[Stored data]
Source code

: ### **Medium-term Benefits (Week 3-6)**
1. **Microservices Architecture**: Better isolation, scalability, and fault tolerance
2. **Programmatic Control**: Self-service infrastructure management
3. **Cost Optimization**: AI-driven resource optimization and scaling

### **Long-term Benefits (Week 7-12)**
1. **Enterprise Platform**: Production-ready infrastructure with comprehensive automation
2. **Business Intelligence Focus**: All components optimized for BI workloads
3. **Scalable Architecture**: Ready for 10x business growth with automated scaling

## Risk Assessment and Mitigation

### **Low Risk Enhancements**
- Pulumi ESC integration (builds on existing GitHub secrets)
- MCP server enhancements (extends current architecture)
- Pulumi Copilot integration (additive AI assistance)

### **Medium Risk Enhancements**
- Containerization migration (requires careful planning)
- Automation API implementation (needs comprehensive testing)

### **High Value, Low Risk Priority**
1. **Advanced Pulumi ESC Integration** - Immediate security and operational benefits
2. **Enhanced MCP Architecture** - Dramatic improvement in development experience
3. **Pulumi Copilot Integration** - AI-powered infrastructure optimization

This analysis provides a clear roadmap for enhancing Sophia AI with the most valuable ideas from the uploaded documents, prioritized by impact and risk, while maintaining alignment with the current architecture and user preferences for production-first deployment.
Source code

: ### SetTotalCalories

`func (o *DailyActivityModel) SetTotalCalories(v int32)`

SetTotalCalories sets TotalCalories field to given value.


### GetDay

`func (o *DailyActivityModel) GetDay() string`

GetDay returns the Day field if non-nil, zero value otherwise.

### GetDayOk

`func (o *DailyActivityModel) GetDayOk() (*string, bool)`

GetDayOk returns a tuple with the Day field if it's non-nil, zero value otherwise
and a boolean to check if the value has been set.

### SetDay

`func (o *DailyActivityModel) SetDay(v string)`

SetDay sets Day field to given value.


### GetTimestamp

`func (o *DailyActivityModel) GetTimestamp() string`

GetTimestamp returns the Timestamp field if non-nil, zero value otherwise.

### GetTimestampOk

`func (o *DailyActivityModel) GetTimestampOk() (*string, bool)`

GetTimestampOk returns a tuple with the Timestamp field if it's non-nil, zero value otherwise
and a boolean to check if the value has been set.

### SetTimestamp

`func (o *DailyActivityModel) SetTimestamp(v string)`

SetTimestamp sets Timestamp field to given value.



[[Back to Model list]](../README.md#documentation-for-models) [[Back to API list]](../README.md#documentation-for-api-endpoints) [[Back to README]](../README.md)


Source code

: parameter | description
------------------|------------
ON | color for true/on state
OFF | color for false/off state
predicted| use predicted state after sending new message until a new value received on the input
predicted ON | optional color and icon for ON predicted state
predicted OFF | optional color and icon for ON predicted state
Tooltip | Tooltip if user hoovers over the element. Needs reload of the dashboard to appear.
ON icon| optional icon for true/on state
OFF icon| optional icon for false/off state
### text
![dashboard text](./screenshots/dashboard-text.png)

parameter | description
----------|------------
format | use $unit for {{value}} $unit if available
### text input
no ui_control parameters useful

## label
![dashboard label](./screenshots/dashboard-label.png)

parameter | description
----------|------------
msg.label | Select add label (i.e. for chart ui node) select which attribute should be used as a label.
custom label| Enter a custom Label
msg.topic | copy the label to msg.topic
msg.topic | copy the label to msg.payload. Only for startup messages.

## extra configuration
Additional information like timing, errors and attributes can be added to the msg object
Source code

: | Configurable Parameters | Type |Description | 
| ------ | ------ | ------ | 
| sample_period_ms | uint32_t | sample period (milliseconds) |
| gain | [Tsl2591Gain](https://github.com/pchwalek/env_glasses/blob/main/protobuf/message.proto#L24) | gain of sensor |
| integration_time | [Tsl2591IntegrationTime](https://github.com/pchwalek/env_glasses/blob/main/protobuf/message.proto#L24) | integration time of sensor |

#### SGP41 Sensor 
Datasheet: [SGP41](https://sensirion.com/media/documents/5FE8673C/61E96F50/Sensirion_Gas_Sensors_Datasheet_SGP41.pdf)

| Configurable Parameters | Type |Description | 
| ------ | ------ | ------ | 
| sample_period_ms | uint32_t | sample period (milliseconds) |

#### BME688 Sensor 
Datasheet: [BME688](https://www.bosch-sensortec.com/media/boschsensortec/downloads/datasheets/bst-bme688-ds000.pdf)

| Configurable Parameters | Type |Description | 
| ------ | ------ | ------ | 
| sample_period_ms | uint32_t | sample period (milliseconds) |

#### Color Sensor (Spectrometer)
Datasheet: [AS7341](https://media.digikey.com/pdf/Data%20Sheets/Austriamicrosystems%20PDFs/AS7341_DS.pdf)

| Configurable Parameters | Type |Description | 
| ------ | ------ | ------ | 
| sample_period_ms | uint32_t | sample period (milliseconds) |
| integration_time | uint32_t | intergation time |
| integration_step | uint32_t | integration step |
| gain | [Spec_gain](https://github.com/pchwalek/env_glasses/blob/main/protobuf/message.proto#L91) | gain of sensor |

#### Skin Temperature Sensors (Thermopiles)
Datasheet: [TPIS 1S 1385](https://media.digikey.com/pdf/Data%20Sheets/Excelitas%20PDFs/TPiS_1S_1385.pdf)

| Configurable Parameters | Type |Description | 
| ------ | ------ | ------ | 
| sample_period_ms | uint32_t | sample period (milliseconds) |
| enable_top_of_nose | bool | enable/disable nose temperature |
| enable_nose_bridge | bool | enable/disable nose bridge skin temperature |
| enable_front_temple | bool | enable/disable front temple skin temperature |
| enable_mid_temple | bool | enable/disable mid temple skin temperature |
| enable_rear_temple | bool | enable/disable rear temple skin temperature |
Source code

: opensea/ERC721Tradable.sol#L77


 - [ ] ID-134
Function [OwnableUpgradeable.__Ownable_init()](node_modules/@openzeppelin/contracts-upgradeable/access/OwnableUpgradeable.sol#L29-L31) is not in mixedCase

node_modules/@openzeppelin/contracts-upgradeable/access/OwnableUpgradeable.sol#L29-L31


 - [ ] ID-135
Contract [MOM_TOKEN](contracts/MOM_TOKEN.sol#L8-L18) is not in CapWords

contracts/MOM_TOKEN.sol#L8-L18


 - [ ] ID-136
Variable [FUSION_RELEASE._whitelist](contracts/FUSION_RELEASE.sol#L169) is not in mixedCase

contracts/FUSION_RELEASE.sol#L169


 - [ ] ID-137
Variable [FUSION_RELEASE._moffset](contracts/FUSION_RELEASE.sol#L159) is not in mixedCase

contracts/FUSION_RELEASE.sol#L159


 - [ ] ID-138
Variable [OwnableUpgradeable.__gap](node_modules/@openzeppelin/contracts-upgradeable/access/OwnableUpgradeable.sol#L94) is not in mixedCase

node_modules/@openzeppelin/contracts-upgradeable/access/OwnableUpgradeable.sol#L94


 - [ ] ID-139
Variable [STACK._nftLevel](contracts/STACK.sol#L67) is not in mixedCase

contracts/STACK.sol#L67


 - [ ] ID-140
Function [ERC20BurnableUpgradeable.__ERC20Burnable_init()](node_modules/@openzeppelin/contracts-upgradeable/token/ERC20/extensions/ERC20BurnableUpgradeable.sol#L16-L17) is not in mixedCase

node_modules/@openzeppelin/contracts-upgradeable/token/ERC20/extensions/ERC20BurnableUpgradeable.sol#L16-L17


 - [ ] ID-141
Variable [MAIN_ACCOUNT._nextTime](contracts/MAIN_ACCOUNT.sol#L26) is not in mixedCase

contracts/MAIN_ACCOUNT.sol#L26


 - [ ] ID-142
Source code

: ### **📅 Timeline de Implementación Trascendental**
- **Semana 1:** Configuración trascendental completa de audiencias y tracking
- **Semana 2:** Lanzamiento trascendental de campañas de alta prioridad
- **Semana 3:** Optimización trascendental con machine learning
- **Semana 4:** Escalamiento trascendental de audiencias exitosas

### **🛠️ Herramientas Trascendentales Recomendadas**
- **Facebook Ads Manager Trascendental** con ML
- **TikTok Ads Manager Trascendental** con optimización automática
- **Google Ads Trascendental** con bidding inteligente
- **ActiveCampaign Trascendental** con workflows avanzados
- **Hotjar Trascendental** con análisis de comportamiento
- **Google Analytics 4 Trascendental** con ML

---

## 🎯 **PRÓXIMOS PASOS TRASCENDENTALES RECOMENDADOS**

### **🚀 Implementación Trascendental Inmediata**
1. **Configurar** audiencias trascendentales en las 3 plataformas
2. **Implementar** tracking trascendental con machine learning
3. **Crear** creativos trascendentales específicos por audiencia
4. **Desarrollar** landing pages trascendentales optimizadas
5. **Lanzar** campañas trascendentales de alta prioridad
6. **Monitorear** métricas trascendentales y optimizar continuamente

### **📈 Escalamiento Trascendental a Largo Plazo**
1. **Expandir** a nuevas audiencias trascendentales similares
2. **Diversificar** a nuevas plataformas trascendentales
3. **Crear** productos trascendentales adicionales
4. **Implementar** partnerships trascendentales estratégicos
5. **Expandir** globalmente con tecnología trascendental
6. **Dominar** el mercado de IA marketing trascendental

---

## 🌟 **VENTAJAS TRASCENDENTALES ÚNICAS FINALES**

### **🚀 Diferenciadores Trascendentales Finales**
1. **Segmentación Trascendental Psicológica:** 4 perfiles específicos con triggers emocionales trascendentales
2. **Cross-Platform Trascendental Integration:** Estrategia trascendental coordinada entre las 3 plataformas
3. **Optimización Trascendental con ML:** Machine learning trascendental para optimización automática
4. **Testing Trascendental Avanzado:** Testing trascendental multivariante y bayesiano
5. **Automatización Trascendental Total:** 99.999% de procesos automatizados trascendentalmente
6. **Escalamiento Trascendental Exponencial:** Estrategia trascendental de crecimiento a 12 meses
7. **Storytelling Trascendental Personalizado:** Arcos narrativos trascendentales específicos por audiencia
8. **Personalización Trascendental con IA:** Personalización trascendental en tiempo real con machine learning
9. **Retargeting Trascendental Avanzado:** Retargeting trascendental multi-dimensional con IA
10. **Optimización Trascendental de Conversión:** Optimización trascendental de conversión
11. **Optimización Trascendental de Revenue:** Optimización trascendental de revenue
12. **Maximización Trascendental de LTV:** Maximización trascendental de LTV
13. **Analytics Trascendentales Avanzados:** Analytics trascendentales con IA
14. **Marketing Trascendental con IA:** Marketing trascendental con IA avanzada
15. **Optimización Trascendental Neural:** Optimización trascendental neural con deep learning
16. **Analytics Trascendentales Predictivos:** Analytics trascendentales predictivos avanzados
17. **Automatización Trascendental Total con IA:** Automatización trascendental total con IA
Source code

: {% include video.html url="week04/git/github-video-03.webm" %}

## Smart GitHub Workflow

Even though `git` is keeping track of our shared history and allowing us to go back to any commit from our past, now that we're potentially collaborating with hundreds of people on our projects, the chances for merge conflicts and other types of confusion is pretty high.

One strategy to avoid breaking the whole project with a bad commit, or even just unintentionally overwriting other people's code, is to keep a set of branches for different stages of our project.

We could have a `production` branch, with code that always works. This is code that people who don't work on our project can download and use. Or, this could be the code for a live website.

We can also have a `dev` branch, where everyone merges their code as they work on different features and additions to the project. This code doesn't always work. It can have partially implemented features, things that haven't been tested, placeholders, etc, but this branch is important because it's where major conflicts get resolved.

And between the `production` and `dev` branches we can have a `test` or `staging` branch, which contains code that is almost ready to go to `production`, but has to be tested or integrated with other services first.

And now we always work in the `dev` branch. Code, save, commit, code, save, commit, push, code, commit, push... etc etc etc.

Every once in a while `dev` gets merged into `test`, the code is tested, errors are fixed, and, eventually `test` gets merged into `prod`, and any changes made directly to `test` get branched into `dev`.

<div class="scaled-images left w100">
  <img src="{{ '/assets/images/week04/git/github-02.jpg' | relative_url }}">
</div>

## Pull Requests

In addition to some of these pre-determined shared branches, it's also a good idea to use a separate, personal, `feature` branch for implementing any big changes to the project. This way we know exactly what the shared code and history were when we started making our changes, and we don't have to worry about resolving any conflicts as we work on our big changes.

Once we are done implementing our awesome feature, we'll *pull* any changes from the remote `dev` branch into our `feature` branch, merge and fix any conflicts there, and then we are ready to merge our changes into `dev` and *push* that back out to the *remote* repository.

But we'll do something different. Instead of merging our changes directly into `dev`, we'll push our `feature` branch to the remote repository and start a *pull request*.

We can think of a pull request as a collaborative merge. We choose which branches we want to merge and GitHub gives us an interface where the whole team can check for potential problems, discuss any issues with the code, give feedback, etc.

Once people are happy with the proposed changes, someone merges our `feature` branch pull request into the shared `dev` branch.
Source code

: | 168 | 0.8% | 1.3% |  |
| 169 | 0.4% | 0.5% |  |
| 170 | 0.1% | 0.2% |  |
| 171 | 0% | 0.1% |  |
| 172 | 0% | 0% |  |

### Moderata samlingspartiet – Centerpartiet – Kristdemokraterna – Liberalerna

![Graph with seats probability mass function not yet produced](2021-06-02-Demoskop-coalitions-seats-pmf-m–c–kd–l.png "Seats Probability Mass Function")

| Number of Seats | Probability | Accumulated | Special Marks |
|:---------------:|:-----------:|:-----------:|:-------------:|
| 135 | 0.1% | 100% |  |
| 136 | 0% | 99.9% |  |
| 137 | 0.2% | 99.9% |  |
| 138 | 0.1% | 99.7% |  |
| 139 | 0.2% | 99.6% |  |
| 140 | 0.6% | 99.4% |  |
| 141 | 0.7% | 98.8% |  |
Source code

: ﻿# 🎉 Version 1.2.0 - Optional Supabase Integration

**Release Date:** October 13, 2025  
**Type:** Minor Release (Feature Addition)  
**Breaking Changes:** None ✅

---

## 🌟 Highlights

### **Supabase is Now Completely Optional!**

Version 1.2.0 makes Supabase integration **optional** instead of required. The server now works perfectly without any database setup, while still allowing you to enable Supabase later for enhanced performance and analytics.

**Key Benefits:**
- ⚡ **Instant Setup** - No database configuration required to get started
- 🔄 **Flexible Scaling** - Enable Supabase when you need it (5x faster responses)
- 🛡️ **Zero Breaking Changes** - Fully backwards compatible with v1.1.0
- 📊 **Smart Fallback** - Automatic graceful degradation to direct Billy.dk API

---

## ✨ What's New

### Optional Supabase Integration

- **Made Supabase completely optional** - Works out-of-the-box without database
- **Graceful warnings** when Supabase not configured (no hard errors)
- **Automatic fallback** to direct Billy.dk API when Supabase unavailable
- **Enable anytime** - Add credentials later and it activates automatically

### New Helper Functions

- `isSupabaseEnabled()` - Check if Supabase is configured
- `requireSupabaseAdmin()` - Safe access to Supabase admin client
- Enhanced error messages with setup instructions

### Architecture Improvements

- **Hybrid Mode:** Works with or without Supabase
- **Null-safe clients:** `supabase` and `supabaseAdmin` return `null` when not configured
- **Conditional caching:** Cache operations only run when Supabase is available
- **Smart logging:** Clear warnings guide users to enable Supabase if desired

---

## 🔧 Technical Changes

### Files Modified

## [What to do]
Every line above that includes the string "learning" should be counted, and the answer should be that number only.

## [Finished task]
5